* _HINWEISE ZUR BEARBEITUNG_:
a) Prüfe, ob die folgenden Aussagen mit dem Text über die eingeworfene Glastür übereinstimmen: (i) Die Scheibe ging genau vor einem Jahr zu Bruch. (ii) Für den Ausflug nach D’dorf hatte sich die erzählende Person ein Auto geliehen. (iii) Beim Anblick der Scherben verspürt die erzählende Person vor allem Angst. Beantworte jede Aussage mit Ja oder Nein und zitiere die entscheidenden Worte wörtlich aus dem Text.
b) Führe den Text über die eingeworfene Glastür im Anschluss an seinen letzten Satz fort.

* _TEXT_:
=====

Ungefähr so wie die Uhren dieses Schiris tickt auch meine innere Uhr. Da dachte ich, dass vor genau einem Jahr bei mir die große Scheibe zu Bruch ging und was ist? Vertan, vertan, sprach der Hahn, das war vor einem Jahr und drei Wochen. Da habe ich also mein Jubiläum des klirrenden Schreckens verpasst.
Ich hatte mir ein Auto geliehen, um in aller Frühe zu einem kleinen und keineswegs spaßigen Ausflug nach D’dorf (das bei uns ja Dummsdorf heißt) aufzubrechen. Bei der Rückkehr in meinen Hinterhof sehe ich es. Besser gesagt: glotze auf das, was mal meine große Glastür zur Terrasse war. Es ist eine Art Schockstarre: statt Angst spüre ich Unglauben, so als fügten sich die Scherben gleich wieder zu einer Scheibe zusammen. Mir fällt nur eine Frage ein: wieso ist das Hoftor eigentlich nicht verschlossen?
Ach so: es ist ein sonniger Sonntagvormittag und so ein Doppelglas mit zwei Wackersteinen einzuwerfen, muss einen Lärm sondergleichen gemacht haben. Die Wackersteine liegen noch da, als wären sie mehrfach von der Scheibe abgeprallt.

=====

* _VORLIEGENDE ANGABEN_:
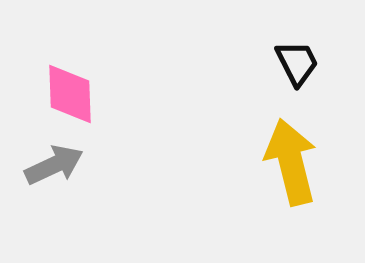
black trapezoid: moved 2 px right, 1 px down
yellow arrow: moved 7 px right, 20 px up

=====

* _SCHRIFTLICHE ANTWORTEN_:
a)
(i) Nein: „das war vor einem Jahr und drei Wochen“
(ii) Ja: „Ich hatte mir ein Auto geliehen“
(iii) Nein: „statt Angst spüre ich Unglauben“

b)
Zum Glück ist ein guter Freund bei mir, dem sofort einfällt, die Polizei zu rufen. Mir kommt nicht mal die Idee, dass die Einbrecher noch drin sein könnten, dass mir Gefahr droht. Sie sind es nicht. Ich sehe, dass ich jetzt keinen Fernseher und keinen Labtop mehr habe – beide Geräte ordentlich ausgestöpselt, die verbleibenden Kabel liebevoll über die Sofalehne gelegt. Keine Unordnung, kein Durchwühlen, kein Vandalismus.

Bumm, angekommen: auf diesem Labtop war die erste Fassung meines Romans mit dem Arbeitstitel:
WENN DU DIE GÖTTER AMÜSIEREN WILLST, MACHE DIR EINEN PLAN.

Bin ich nicht vor einem Monat noch stolz und glücklich gewesen, zum ersten Mal in meinem Leben so eine lange, große Geschichte „zu Ende“ geschrieben zu haben? Nicht, dass es die erste Geschichte war, die ich schrieb. Doch nie zuvor hatte ich diesen Punkt erreicht. Immer blieb eine Unzufriedenheit, ein so-geht-es-nicht.
ARRGH! Da fällt mir ein, dass auch alle anderen auf diesem Labtop sind. Weg! Alles weg!

Schreibarbeit aus zwanzig Jahren. Jetzt wäre es an der Zeit, eine Runde zu heulen. Oder an so dämliche Worte wie Sicherungskopie zu denken. Die Polizei lenkt mich davon ab. Wenn ich mal mit der Polizei zu tun kriege, ist eine blonde Polizistin mit Pferdeschwanz dabei. Das war schon so, als vor Jahren in einer anderen Stadt Vandalen mein Auto ruinierten. Das Großstadtrevier lässt grüßen.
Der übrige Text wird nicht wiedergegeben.